04 August 2020

The Same Sky?

Today Isais blew through town.

To be fair, it wasn't quite as bad as I expected it to be.  Yes, we had a lot of rain this morning and early this afternoon. The wind broke a few twigs off trees and cardboard signs off stores.  

Worse was predicted.  The Weather Service even issued a tornado watch for this city, and a warning for Monmouth County, NJ (where I went to high school) and Suffolk County, about 50 kilometers from here.

As clouds thickened, the sky darkened, so the watch/warning was in my mind. So was this cloud formation I saw the other day:



It's hard to believe I was looking at the same sky today.

02 August 2020

The Real Uses Of Bike Tools

Do you have a Campagnolo corkscrew?




Or a Park Tool pizza cutter?





Or a Maillard Helicomatic freewheel remover with a built-in bottle opener?






Well, then, you are misguided.  A real cyclist knows you don't need food- (or drink-) specific utensils:




I mean, you can eat pizza with a bicycle fork.  Right?

Well, all right:  As a New Yorker of Italian heritage, I would never, ever use anything besides my fingers to handle  Neopolitan or Sicilian slices. (A person of my background also does not allow any sort of topping on her pizza.  Pineapples?  Barbecued beef?  They're like chocolate chips in a bagel, as far as I'm concerned.)
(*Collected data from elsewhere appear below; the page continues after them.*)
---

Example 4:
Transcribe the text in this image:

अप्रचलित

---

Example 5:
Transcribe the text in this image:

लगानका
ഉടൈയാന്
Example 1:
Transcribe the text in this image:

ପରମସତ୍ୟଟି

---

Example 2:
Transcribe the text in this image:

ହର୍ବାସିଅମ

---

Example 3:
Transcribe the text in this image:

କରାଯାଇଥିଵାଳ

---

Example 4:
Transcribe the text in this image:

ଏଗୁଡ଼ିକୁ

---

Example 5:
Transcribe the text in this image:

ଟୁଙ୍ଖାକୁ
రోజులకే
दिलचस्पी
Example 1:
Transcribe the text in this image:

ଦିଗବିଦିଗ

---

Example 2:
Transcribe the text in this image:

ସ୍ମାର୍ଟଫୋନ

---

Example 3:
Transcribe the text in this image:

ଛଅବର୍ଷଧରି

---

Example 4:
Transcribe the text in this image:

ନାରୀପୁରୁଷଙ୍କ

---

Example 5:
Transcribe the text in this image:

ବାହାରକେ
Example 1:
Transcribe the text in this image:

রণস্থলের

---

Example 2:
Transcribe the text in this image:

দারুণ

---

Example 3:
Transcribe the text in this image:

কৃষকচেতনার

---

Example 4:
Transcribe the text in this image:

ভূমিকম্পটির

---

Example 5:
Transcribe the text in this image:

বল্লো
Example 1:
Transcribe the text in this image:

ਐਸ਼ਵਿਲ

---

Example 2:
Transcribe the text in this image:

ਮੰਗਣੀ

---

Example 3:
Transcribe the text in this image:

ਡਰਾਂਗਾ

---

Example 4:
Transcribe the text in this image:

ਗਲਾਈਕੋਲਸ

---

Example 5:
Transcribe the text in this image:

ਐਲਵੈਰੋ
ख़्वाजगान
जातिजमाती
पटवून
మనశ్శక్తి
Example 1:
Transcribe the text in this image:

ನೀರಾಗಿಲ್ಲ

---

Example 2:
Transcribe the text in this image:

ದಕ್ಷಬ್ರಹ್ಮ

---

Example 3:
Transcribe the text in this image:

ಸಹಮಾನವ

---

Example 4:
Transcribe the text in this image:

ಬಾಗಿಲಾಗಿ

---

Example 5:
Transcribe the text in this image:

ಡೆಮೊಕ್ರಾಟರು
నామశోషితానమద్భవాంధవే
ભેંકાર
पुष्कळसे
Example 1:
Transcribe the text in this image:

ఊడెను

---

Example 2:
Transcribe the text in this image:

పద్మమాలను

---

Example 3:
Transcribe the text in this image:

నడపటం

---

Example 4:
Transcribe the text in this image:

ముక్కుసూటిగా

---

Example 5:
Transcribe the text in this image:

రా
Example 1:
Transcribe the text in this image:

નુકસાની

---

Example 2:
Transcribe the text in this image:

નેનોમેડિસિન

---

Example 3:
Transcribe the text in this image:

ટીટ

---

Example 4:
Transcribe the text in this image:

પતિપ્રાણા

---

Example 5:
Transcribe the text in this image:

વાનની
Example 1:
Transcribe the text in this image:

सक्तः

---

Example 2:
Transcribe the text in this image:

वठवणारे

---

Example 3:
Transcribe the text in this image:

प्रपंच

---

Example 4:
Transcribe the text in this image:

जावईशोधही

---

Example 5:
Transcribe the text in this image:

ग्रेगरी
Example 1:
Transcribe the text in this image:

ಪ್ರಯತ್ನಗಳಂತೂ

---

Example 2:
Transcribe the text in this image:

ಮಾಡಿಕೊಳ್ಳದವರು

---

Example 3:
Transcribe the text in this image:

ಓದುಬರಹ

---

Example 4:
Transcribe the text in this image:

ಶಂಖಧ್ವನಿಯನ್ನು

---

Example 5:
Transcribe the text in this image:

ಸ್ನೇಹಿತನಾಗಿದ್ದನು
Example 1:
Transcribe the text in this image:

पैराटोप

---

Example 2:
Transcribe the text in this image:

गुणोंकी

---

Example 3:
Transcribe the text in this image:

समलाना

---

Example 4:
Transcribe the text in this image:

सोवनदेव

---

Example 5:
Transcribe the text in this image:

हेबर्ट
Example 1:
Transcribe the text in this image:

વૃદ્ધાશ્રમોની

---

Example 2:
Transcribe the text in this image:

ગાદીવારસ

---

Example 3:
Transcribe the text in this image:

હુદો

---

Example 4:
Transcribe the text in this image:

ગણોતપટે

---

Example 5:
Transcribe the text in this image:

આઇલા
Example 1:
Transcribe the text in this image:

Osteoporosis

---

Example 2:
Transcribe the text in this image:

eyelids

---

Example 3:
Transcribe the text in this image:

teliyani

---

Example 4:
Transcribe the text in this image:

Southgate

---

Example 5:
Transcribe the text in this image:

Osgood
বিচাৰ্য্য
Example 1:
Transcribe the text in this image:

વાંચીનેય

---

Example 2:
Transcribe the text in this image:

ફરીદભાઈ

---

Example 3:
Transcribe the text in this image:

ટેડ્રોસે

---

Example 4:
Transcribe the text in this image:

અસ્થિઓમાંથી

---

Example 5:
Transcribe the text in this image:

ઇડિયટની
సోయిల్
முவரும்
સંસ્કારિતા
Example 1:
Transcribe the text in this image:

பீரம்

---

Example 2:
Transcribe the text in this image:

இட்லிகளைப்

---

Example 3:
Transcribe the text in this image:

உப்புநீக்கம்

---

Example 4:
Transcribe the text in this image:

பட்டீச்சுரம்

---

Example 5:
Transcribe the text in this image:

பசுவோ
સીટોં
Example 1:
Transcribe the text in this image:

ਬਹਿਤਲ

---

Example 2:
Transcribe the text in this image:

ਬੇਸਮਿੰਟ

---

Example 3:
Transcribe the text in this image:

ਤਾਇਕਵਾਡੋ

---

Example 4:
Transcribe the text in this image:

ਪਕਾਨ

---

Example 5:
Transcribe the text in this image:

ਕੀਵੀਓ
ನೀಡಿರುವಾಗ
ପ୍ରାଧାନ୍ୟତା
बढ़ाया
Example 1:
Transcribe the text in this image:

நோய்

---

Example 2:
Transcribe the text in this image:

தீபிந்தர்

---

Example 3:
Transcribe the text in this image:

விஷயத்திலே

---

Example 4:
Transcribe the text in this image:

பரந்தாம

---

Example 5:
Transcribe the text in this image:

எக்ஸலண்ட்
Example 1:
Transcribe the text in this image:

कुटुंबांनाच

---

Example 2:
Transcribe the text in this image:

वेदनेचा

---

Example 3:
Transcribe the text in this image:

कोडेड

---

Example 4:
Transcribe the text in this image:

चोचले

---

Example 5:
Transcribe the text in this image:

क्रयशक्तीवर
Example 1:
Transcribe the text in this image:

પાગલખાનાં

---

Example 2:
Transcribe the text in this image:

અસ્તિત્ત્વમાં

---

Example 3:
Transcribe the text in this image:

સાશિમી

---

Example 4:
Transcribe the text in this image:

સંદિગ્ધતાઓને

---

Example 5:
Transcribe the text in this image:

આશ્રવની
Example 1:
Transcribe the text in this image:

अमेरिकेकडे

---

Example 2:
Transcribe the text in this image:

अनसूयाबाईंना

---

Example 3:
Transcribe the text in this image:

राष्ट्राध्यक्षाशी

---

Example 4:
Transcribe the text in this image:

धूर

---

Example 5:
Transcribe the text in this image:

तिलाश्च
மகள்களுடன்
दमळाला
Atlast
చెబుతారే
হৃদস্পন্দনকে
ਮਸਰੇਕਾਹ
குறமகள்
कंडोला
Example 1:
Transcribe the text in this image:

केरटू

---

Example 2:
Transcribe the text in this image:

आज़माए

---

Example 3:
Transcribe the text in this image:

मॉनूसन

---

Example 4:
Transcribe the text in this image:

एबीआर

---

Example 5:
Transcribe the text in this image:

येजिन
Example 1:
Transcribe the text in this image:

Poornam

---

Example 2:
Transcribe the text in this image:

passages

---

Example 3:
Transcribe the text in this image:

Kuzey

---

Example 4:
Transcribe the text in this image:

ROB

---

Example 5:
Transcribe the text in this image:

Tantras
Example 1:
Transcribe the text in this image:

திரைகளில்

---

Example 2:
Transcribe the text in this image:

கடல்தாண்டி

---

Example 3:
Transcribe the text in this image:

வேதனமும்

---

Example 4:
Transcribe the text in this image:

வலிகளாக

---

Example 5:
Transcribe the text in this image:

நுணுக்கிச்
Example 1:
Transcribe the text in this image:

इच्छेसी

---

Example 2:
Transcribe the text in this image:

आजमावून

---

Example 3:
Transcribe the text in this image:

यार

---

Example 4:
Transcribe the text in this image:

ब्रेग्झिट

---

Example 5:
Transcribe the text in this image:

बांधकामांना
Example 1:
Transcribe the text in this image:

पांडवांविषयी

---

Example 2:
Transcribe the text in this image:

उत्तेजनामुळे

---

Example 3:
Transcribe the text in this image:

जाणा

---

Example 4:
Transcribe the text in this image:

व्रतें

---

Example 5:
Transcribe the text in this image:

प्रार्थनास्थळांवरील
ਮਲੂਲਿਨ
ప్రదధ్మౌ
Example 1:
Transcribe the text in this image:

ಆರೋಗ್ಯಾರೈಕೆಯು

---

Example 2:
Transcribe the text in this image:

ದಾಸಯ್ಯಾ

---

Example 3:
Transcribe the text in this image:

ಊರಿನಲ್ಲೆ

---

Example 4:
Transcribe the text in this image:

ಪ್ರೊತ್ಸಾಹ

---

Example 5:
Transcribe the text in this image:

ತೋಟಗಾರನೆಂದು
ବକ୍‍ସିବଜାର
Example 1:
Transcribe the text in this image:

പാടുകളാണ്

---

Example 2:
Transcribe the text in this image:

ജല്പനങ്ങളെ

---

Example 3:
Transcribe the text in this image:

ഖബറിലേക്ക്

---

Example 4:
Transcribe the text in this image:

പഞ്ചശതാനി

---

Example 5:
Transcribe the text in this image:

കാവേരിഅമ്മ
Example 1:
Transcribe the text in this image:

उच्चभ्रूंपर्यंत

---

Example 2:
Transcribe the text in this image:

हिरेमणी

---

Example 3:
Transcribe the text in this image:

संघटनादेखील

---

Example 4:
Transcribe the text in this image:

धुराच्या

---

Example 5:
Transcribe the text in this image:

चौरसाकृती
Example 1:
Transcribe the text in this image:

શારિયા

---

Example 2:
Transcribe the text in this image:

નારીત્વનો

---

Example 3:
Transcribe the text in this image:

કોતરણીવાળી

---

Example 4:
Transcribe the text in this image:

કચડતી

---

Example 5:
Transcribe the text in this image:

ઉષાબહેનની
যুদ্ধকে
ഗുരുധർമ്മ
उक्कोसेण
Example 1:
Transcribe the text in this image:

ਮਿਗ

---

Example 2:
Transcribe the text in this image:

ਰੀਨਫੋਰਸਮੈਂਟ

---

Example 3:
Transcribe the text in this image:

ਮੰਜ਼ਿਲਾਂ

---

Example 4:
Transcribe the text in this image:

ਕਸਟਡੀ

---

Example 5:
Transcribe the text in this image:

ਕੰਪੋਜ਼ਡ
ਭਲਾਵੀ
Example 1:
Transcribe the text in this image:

So what do you eat with your cone wrench?

01 August 2020

Girls Rule--The World!

Half a century ago, Beryl Burton broke the 12-hour time trial record.  Not "just" the women's record, mind you:  She broke the record by a full eight kilometers (five miles), which is something like a runner shaving five minutes off a marathon record.  

Almost two years ago, Denise Mueller-Korenek rode faster on a bicycle than any woman--or man--before her.  She beat a then-23-year-old record by 27.3 kilometers, or 17 miles, per hour.  At 296 kilometers per hour (183.93 mph), she rode faster than an Airbus A340 taking off.

Now, here's another addition to the pantheon of women breaking men's records:  Cat Dixon and Raz Marsden pedaled a tandem bicycle around the world in 263 days, beating the previous record by 18 days.

Cat Dixon (l) and Raz Marsden (r)


Their 29,391 km (18,263 mile) route took them through 25 countries, where they encountered everything from a continent-wide heat wave in Europe, monsoons in Asia and brush fires in Australia.  

But perhaps their most daunting challenge was one they couldn't have anticipated.  They caught one of the last ferries back to their native England--where they began their ride--on the day, in March, when the COVID-19-induced travel ban began.

Oh, and they're only a few years younger than I am!

Their feat has been recognized by the Guinness Book of World Records.

(Thanks to "voyage of the eye" for alerting me to Ms. Dixon's and Marsden's story.)

31 July 2020

Going For A Cyclist's Jugular--Or His Neck, Anyway

Getting knocked or pulled--or simply falling--off your bike is almost certain to cause you injury.   Trust me, I know!

So when someone sent along this news clip, I felt rage at the cops.





What isn't clear is what, exactly, the kid did to warrant that kind of treatment. The street was closed off so neither the young man, nor the friends who were riding with him, "obstructed" traffic, as one of the officers claimed.

It seems that those boys did little, if anything, more than to taunt the cops: something that kids of that age, who naturally thumb their noses at authority figures, are wont to do.  


I have to wonder, in the wake of George Floyd'ss murder, what one of those cops was thinking when he went for the kid's neck.

30 July 2020

Nobody's Flying

Here in New York, some people have returned to their normal workplaces and most stores, bars and restaurants--at least, the ones that survived the shutdown--are open, if operating at a fraction of their normal capacities.



If anything, life is more restrictive for people coming into this city--or New York State--from about 30 other states or territories.  Visitors, or people returning from, those places are required to self-quarantine for 14 days.  An airline ticket, especially if it's purchased online (as most are these days), makes it easy  for authorities to track arrivals.

As a result, yesterday morning, I took 50 kilometre ride along the north shore of Queens and Nassau County--that is to say, directly under the paths of flights that would normally take off from or land in LaGuardia International Airport--and didn't see a single aircraft in the sky.



This brand-new LaGuardia terminal disproves, at least for now, the notion that "if you build it, they will come" (or go).

Or perhaps it shows that even if something has wings, it might not fly.




If even s/he isn't flying, who else is?